EXERCISE – Repeat, word for word, all the data that follows, and exclude the pictures.

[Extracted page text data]
== Segment start ==
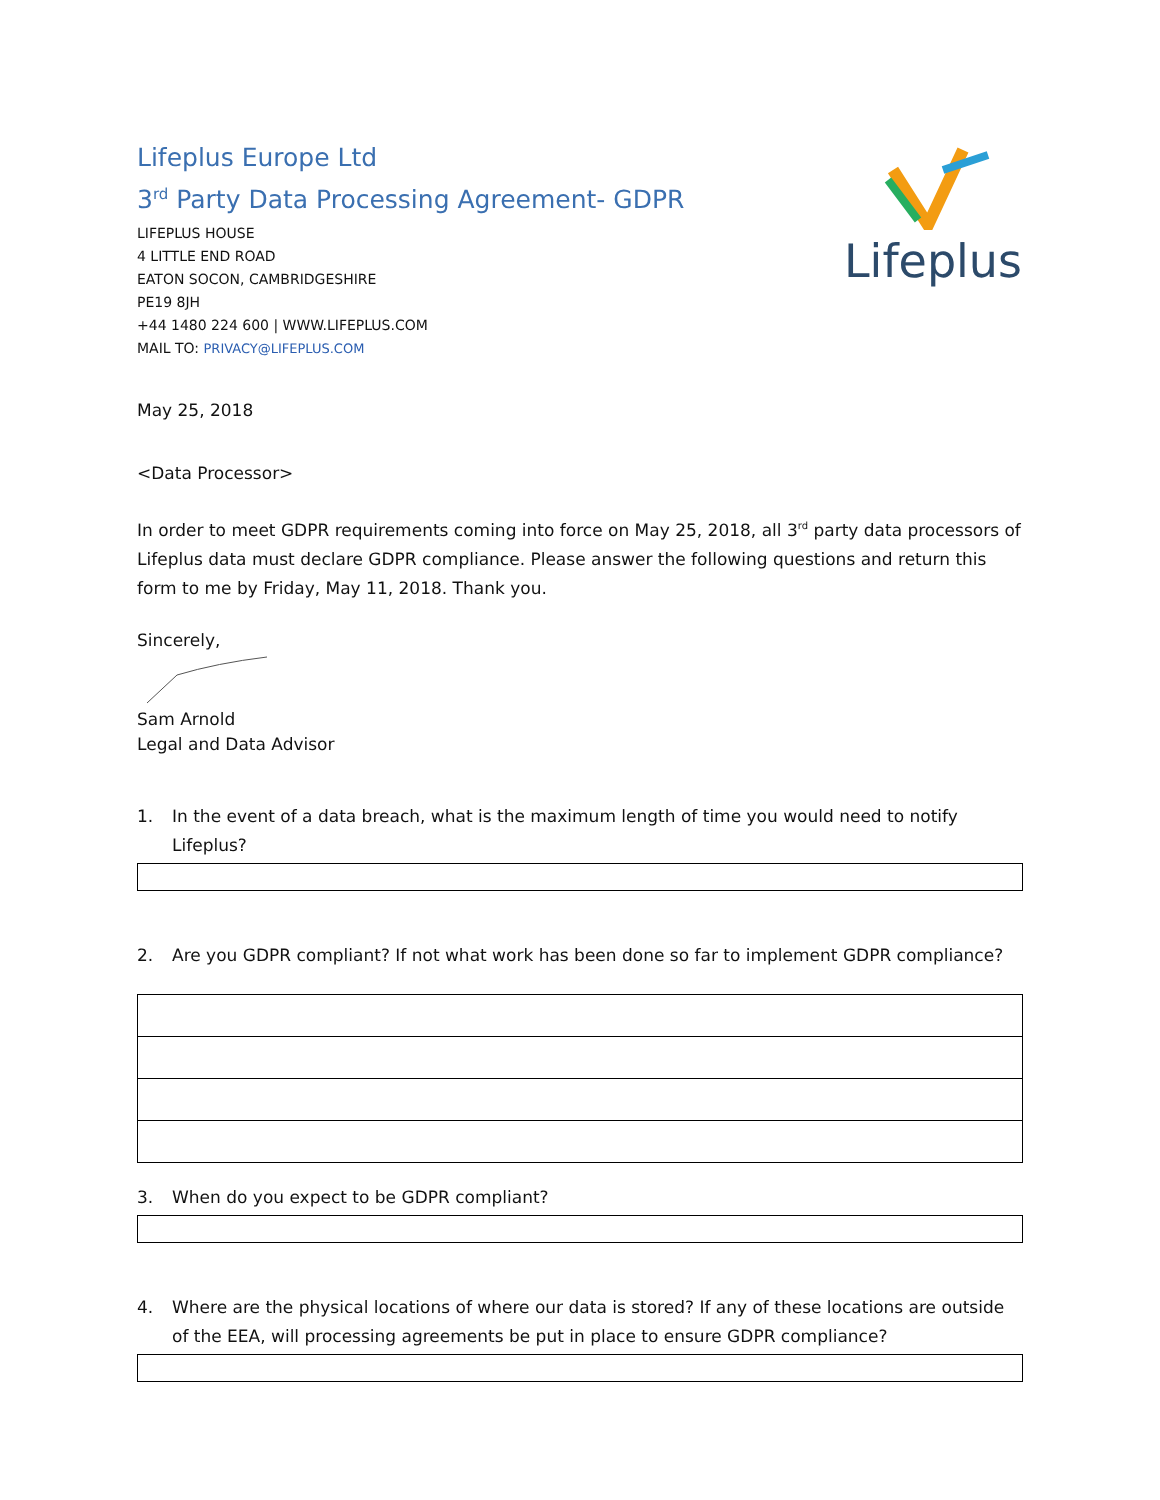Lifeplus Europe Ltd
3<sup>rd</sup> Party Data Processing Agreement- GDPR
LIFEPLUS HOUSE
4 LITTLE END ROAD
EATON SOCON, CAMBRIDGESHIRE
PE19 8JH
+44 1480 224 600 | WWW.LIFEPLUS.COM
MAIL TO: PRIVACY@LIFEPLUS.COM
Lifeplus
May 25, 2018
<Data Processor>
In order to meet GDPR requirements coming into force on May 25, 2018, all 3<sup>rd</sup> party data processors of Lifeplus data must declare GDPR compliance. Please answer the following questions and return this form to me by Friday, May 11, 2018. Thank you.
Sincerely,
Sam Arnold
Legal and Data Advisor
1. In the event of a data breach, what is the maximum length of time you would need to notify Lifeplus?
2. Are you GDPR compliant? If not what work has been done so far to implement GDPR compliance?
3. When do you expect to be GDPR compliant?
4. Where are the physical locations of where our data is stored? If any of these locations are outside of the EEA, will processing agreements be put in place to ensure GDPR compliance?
== Segment end ==
SOLVED EXERCISE –
Lifeplus Europe Ltd
3<sup>rd</sup> Party Data Processing Agreement- GDPR
LIFEPLUS HOUSE
4 LITTLE END ROAD
EATON SOCON, CAMBRIDGESHIRE
PE19 8JH
+44 1480 224 600 | WWW.LIFEPLUS.COM
MAIL TO: PRIVACY@LIFEPLUS.COM
Lifeplus
May 25, 2018
<Data Processor>
In order to meet GDPR requirements coming into force on May 25, 2018, all 3<sup>rd</sup> party data processors of Lifeplus data must declare GDPR compliance. Please answer the following questions and return this form to me by Friday, May 11, 2018. Thank you.
Sincerely,
Sam Arnold
Legal and Data Advisor
1. In the event of a data breach, what is the maximum length of time you would need to notify Lifeplus?
2. Are you GDPR compliant? If not what work has been done so far to implement GDPR compliance?
3. When do you expect to be GDPR compliant?
4. Where are the physical locations of where our data is stored? If any of these locations are outside of the EEA, will processing agreements be put in place to ensure GDPR compliance?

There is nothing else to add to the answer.